What you should do: Write out word for word the lines of the material from the line with "catalogue / barcode: US 262255" through its final line.

Records from a dataset:
========

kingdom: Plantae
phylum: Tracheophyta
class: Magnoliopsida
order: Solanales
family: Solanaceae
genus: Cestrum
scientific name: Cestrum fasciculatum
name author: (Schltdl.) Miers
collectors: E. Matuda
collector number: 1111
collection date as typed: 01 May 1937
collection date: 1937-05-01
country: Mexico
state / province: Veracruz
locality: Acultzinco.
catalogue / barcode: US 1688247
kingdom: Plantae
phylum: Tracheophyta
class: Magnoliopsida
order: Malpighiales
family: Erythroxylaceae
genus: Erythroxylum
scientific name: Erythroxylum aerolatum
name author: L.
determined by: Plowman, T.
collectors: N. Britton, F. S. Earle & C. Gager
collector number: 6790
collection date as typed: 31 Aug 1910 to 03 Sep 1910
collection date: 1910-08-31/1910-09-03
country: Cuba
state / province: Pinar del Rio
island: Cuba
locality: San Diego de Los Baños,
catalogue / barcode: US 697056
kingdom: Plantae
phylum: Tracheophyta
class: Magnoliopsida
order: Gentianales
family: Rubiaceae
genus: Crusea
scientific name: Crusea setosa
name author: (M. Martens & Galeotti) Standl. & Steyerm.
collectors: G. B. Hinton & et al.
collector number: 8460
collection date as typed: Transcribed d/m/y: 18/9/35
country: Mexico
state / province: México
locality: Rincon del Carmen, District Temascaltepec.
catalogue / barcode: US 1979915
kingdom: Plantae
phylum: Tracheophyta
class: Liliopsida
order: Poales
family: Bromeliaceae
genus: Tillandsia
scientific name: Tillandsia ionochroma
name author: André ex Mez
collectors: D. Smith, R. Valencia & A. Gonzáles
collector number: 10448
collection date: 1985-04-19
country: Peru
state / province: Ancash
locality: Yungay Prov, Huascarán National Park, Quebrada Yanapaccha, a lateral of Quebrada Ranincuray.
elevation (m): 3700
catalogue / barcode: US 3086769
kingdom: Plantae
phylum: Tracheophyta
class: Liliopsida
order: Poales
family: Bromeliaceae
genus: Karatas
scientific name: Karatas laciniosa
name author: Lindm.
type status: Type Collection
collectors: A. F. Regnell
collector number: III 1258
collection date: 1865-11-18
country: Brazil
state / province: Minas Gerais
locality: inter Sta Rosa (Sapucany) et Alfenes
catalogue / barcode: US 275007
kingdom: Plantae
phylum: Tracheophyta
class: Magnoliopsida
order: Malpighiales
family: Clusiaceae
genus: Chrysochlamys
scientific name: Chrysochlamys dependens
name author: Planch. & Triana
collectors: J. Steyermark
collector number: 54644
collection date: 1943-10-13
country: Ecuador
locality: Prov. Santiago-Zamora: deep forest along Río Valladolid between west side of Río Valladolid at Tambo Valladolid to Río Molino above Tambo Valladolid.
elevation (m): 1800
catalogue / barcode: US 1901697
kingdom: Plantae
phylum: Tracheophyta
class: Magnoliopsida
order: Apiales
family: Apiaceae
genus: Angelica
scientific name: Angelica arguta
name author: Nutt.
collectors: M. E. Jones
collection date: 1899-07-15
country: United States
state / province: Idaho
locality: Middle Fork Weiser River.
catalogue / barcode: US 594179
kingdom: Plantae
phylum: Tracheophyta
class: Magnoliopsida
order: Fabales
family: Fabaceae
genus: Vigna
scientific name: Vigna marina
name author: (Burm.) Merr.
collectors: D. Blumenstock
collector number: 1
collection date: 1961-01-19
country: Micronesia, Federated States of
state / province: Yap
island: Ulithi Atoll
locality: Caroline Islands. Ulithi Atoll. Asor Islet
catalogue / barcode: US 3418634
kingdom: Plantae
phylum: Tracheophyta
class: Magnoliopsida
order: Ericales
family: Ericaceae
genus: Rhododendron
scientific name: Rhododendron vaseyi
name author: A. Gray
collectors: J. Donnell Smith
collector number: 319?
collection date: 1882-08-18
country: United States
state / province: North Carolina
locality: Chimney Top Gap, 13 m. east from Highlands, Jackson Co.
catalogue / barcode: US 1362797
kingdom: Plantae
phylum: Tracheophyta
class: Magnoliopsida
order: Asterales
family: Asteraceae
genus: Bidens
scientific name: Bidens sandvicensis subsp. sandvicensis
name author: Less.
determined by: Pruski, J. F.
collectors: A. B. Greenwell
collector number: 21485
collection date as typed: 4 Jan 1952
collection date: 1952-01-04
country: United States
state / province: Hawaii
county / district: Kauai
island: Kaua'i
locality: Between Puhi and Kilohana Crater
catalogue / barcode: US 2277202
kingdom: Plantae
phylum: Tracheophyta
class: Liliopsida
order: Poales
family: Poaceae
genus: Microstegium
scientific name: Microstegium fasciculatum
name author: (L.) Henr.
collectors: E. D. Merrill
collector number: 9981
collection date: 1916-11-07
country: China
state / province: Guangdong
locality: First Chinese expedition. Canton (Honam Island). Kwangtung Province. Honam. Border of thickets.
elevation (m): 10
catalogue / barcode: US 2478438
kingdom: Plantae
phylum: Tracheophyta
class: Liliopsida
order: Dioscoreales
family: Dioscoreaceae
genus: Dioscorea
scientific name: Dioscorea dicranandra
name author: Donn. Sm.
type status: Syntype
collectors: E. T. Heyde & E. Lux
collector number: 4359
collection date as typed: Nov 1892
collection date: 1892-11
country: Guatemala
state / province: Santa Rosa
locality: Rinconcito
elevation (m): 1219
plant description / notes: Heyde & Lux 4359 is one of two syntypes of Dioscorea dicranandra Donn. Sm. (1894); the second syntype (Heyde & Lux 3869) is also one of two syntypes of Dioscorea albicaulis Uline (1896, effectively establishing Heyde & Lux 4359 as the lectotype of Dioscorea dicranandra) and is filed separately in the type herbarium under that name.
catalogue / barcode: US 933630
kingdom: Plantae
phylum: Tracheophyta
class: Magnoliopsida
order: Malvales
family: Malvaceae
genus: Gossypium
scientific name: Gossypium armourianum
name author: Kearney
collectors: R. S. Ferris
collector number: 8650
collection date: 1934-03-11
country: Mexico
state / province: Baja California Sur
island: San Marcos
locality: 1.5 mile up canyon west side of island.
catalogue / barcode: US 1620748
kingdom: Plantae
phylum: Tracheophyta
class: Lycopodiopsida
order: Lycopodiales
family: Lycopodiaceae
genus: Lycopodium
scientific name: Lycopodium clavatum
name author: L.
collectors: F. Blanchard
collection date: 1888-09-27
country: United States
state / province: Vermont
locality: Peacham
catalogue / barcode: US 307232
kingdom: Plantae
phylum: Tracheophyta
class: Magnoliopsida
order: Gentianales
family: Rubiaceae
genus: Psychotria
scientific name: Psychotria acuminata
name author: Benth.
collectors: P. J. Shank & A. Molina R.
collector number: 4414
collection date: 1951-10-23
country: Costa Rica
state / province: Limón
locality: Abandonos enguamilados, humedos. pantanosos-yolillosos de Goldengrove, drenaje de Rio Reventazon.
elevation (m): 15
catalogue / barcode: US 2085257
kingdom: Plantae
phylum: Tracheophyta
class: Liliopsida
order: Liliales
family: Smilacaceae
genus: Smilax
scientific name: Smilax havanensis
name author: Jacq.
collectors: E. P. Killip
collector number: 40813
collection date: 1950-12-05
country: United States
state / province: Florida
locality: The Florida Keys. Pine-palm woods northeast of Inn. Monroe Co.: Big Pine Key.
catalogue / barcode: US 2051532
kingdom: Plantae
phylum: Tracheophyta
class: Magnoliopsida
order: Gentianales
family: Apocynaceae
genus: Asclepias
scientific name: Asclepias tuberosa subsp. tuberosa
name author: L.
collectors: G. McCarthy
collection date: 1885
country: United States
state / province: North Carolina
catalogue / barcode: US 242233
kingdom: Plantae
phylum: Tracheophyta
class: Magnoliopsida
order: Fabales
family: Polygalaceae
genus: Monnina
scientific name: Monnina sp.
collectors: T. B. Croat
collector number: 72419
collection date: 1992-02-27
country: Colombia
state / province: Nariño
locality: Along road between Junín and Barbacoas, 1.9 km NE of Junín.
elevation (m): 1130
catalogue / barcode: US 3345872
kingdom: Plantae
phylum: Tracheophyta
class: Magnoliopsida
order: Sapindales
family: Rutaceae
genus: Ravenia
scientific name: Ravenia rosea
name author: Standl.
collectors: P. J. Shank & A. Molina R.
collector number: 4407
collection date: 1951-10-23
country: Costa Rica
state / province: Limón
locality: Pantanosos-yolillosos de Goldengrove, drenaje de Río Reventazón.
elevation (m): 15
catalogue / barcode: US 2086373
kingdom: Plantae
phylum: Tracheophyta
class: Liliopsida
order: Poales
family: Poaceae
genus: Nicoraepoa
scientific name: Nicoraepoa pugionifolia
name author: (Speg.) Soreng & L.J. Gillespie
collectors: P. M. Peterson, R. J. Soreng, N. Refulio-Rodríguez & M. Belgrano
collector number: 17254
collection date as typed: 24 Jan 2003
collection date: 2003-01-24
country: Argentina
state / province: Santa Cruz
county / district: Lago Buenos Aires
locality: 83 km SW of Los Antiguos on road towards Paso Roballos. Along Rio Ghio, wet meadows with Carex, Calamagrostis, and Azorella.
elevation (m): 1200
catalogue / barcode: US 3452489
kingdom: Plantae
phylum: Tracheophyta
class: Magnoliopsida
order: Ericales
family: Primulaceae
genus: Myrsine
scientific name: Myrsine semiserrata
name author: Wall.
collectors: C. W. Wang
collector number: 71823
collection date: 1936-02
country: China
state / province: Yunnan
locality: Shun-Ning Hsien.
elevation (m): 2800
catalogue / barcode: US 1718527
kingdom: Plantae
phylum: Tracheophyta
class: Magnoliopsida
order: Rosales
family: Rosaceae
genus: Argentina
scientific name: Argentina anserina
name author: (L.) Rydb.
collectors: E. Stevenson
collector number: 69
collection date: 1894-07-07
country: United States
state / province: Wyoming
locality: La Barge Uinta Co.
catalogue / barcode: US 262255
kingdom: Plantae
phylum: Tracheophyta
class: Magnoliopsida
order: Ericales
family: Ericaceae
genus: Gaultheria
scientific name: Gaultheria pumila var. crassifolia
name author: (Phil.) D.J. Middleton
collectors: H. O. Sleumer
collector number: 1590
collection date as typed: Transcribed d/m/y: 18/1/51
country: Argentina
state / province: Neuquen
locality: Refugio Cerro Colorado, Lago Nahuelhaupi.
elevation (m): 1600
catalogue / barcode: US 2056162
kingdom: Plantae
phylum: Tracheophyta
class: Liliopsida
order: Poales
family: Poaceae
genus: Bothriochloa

========

Complete response:
catalogue / barcode: US 262255
kingdom: Plantae
phylum: Tracheophyta
class: Magnoliopsida
order: Ericales
family: Ericaceae
genus: Gaultheria
scientific name: Gaultheria pumila var. crassifolia
name author: (Phil.) D.J. Middleton
collectors: H. O. Sleumer
collector number: 1590
collection date as typed: Transcribed d/m/y: 18/1/51
country: Argentina
state / province: Neuquen
locality: Refugio Cerro Colorado, Lago Nahuelhaupi.
elevation (m): 1600
catalogue / barcode: US 2056162
kingdom: Plantae
phylum: Tracheophyta
class: Liliopsida
order: Poales
family: Poaceae
genus: Bothriochloa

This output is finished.